When odors enter the nose and trigger chemical receptors there, electrical signals travel to the olfactory bulbs of the brain, where clusters of nerves called glomeruli process the smell’s signal. Without olfactory bulbs, a person should be unable to process odors, researchers had assumed.
In a study of healthy, left-handed women, neuroscientist Noam Sobel of the Weizmann Institute of Science in Rehovot, Israel, and colleagues happened to identify two women who appeared to lack olfactory bulbs. But when they conducted an odor test, the women showed no impairments to their sense of smell.
Turning to MRI scans of more than 1,000 people made public through the Human Connectome Project, which also includes participants’ scores on an odor identification test, Sobel’s team found three more women, one of whom was also left-handed, in the same boat—they had no detectable olfactory bulbs but performed normally on the smell exam. Extrapolating the findings to the general population, the scientists estimate that more than 0.5 percent of women, and more than 4 percent of left-handed women, can smell despite lacking typical olfactory bulbs.
“Replication within a publicly available dataset adds a lot of credibility to the finding,” Sobel says in a press release. “This is not just some oddity that shows up only in our hands.” (The researchers found no men in the dataset who lacked olfactory bulbs.)
Sobel says the findings suggest that the brain may be plastic enough to develop a sense of smell even in the absence of these seemingly critical brain structures. “The simplest interpretation of our findings is that these women were born without an olfactory bulb, but thanks to the extreme plasticity of the developing brain, they developed an alternative glomeruli map somewhere else in the brain not in the olfactory bulb,” he says in the release. “Although such plasticity is amazing, it is not out of the realm of what we have seen in human development.”

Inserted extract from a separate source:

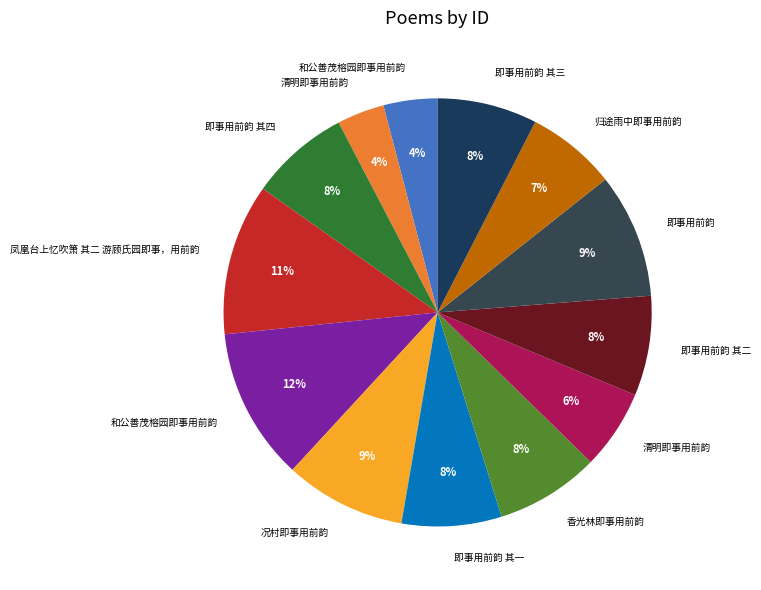

To the nearest percent, what is the difference between the largest and smallest slice percentages?

8%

University of Pennsylvania neuroscientist Jay Gottfried isn’t so sure. “I am not convinced that the women are indeed missing their bulbs,” Gottfried, who was not involved in the study, tells Science News. They may simply be very small, and would therefore require antibodies to visualize.
Moreover, notes Rutgers University neuroscientist John McGann, the two women who underwent smell testing had trouble picking up low concentrations of a roselike scent. “It’s important to note that their [sense of] smell was not quite normal,” McGann, who was also not involved in the work, tells Science News. “But,” he adds, “there’s no question [they] could smell.”
Sobel says it’s unclear why the phenomenon appears to be more common in left-handed individuals, and he is now looking to test additional people to better understand what might be going on.